▶ _SHORT EXERCISE 1_
Please retype the RAID 0 forum thread starting with "Maybe I should" and going on through "- and thanks.".
▶ _SHORT EXERCISE 2_
Name every stripe size the BIOS offered during setup in the RAID 0 forum thread.

RAID 0 and the formatting of Partitions - Crossposted

S

Stephen

Thank you for reading. I know this will seem fussy on my part but I like to
see what I can do here.

I've set up a RAID 0 with a pair of Maxtor SATA drives on an Intel P4 mobo.
It works very well. But some questions came to mind during the setup
process.

I had to establish the striped *before* installing the OS. This involved
going into the bios, selecting the drives for the stipe and interestingly
enough selecting the --size-- of the stripe i.e. one of 32, 64, or 128 kB!
This is before either partitioning or formatting! The process turned two
harddrives into one 'drive'.

So I choose 128 for performance then started the Windows install process.

Through the facilities Windows provides I was able to change the active
partition and get Windows onto something other than a 4KB cluster formated
NTFS partition. Windows got installed on an NTFS partition formatted with
32KB clusters on my 128 KB striped RAID 0 'drive'.

To be honest, I do not have a clue as to what is going on. Does each 32KB
cluster take up 128KB of harddrive space? Should I have arranged for the
NTFS partiton to be formatted with 128KB clusters [ the Disk Management
option however only allows up to 64KB].

How are the 32KB clusters 'split' across the RAID 0 stripe?

Maybe I should have chosen a 64KB RAID 0 stripe then formatted NTFS with
64KB clusters?

BTW because the RAID 0 was set up *before* Windows was installed I didb't
have to upgrade the disks to dynamic.

Any insights welcome - and thanks.

Stephen
 
J

Juhan Leemet

Thank you for reading. I know this will seem fussy on my part but I like to
see what I can do here.

I've set up a RAID 0 with a pair of Maxtor SATA drives on an Intel P4 mobo.
It works very well. But some questions came to mind during the setup
process.

I had to establish the striped *before* installing the OS. This involved
going into the bios, selecting the drives for the stipe and interestingly
enough selecting the --size-- of the stripe i.e. one of 32, 64, or 128 kB!
This is before either partitioning or formatting! The process turned two
harddrives into one 'drive'.

So I choose 128 for performance then started the Windows install process.

Based on what? This means (to me) that you will not see any read
performance improvements for small files, since they will be coming
entirely from one of your disks. Bigger is not necessarily better, in this
case, but it all depends on what you do.
Through the facilities Windows provides I was able to change the active
partition and get Windows onto something other than a 4KB cluster formated
NTFS partition. Windows got installed on an NTFS partition formatted with
32KB clusters on my 128 KB striped RAID 0 'drive'.

To be honest, I do not have a clue as to what is going on. Does each 32KB
cluster take up 128KB of harddrive space? Should I have arranged for the
NTFS partiton to be formatted with 128KB clusters [ the Disk Management
option however only allows up to 64KB].

Stored data
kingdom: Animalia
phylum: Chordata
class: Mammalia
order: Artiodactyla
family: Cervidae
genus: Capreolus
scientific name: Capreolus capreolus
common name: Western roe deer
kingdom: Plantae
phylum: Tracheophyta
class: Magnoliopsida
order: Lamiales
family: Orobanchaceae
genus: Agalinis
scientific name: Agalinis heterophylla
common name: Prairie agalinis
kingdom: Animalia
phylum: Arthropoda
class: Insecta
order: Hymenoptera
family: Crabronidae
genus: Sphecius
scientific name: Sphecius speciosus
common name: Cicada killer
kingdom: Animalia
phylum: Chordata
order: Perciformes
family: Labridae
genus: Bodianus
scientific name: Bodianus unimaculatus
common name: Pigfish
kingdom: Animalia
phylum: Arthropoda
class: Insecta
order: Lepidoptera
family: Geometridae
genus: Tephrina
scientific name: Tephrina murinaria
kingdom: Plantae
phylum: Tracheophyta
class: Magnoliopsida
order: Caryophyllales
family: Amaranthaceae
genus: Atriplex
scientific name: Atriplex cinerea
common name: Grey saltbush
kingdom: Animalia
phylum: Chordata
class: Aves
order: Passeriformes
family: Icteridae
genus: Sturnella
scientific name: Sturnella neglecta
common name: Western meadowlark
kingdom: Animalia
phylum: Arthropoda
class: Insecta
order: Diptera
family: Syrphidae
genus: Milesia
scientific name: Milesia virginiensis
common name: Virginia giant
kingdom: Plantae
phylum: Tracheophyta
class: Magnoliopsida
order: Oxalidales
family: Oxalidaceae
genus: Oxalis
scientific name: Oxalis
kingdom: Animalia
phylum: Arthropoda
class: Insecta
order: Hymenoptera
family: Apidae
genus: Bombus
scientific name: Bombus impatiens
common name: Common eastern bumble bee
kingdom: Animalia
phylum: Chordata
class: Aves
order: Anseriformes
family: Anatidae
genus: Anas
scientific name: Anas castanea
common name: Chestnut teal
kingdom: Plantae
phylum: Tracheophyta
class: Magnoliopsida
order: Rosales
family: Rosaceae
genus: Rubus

▶ _RESULT 1_
Maybe I should have chosen a 64KB RAID 0 stripe then formatted NTFS with
64KB clusters?

BTW because the RAID 0 was set up *before* Windows was installed I didb't
have to upgrade the disks to dynamic.

Any insights welcome - and thanks.

▶ _RESULT 2_
32 kB, 64 kB, 128 kB